━━━━━ ITEMS

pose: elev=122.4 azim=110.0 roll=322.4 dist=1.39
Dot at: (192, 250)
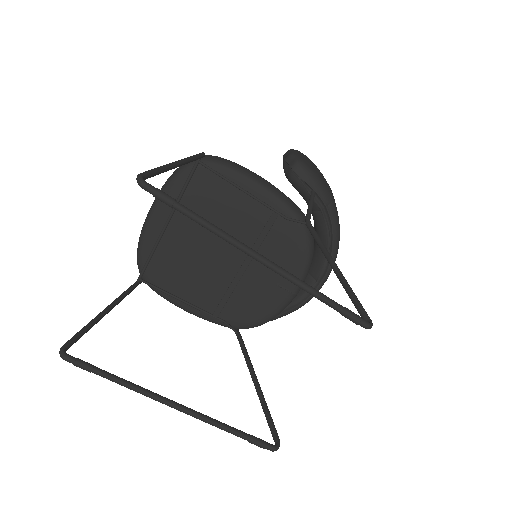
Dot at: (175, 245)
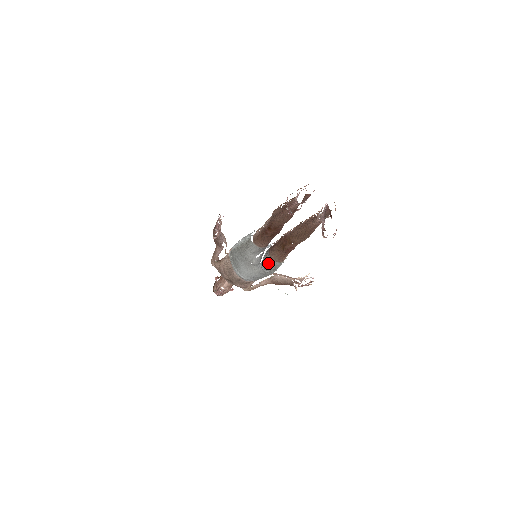
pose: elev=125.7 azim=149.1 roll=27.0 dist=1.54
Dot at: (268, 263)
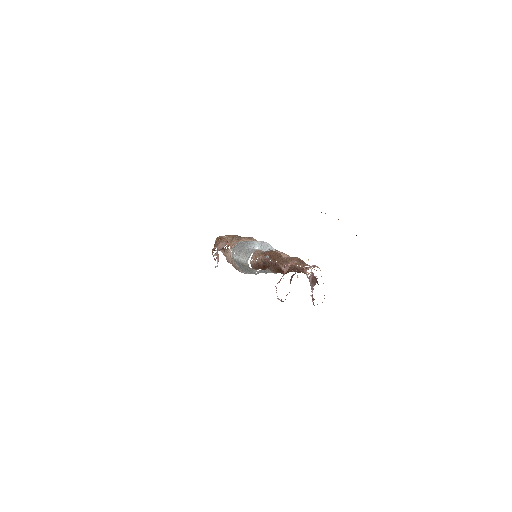
Dot at: (269, 272)
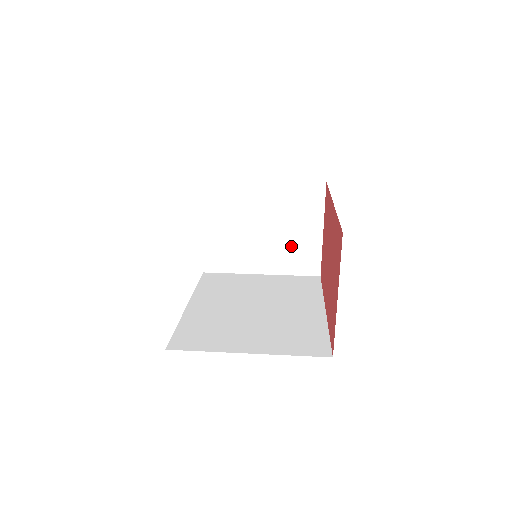
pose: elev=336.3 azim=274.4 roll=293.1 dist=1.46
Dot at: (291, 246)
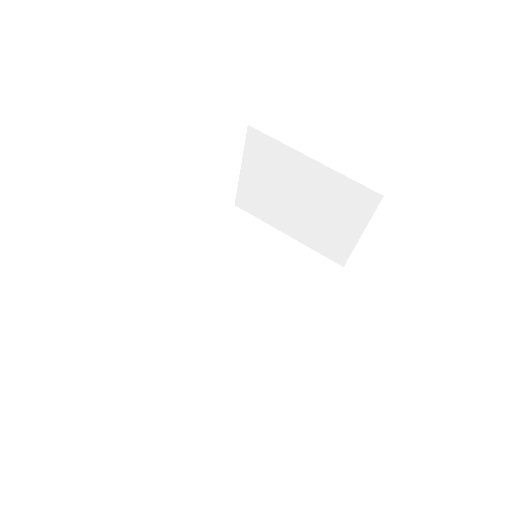
Dot at: (324, 230)
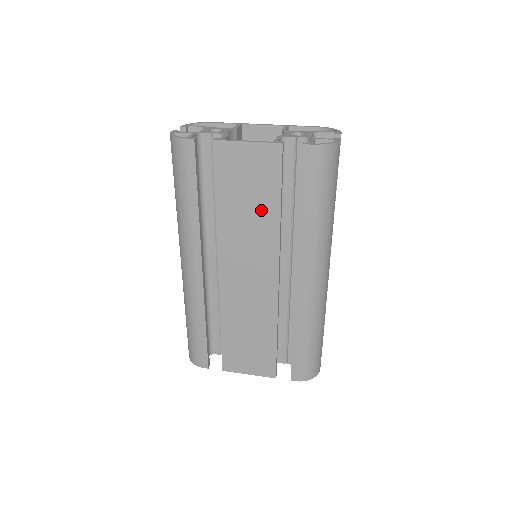
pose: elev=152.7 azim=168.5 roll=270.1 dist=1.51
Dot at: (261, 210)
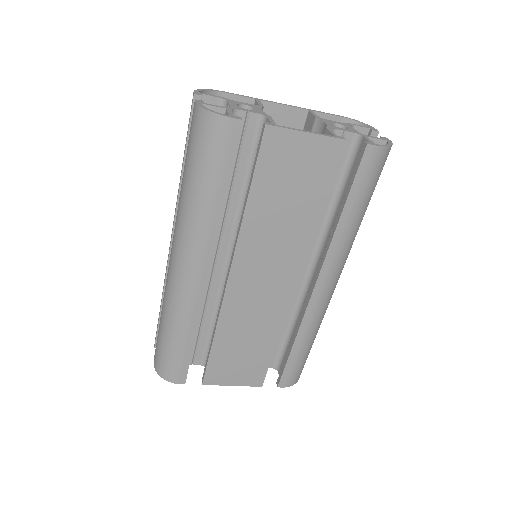
Dot at: (300, 212)
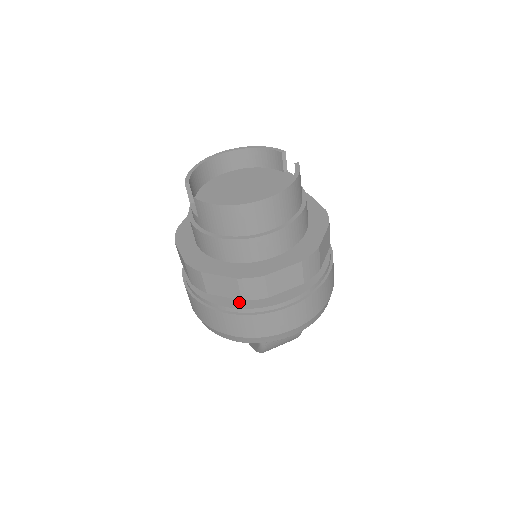
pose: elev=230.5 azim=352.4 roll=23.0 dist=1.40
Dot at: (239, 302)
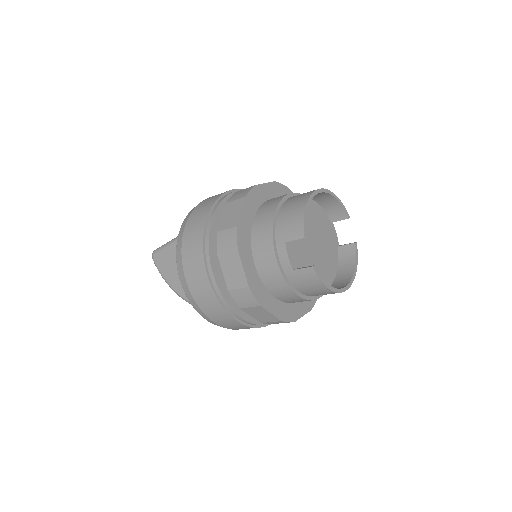
Dot at: occluded
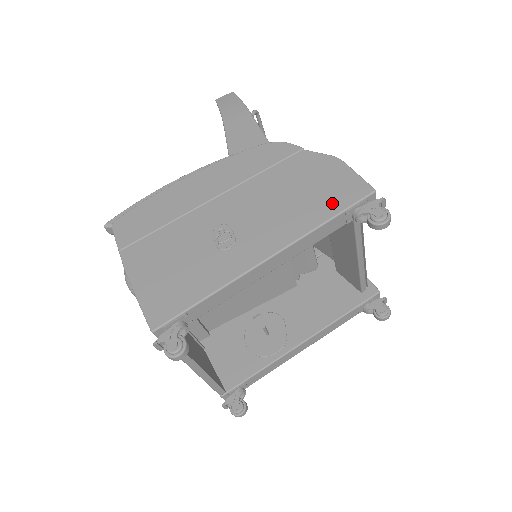
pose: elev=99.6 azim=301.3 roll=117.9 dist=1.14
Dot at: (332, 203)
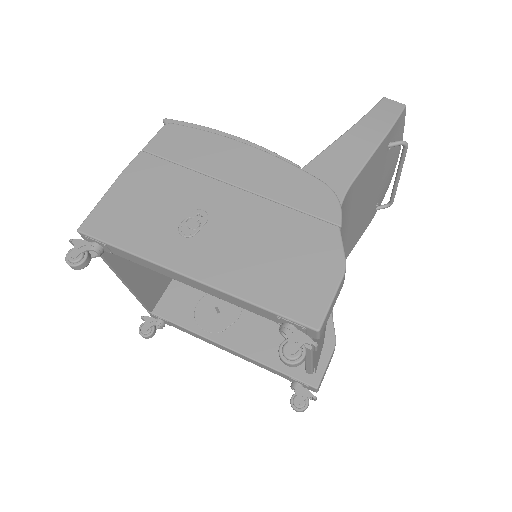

━━━━━━━━━━

Please retype all of the material above exactly as it appears, leaving out the pictures.

pose: elev=122.4 azim=110.0 roll=322.4 dist=1.39
Dot at: (192, 250)
Dot at: (175, 245)
pose: elev=125.7 azim=149.1 roll=27.0 dist=1.54
Dot at: (268, 263)
Dot at: (269, 272)
pose: elev=336.3 azim=274.4 roll=293.1 dist=1.46
Dot at: (291, 246)
Dot at: (324, 230)
pose: elev=152.7 azim=168.5 roll=270.1 dist=1.51
Dot at: (261, 210)
Dot at: (300, 212)
pose: elev=230.5 azim=352.4 roll=23.0 dist=1.40
Dot at: (239, 302)
Dot at: occluded
pose: elev=99.6 azim=301.3 roll=117.9 dist=1.14
Dot at: (332, 203)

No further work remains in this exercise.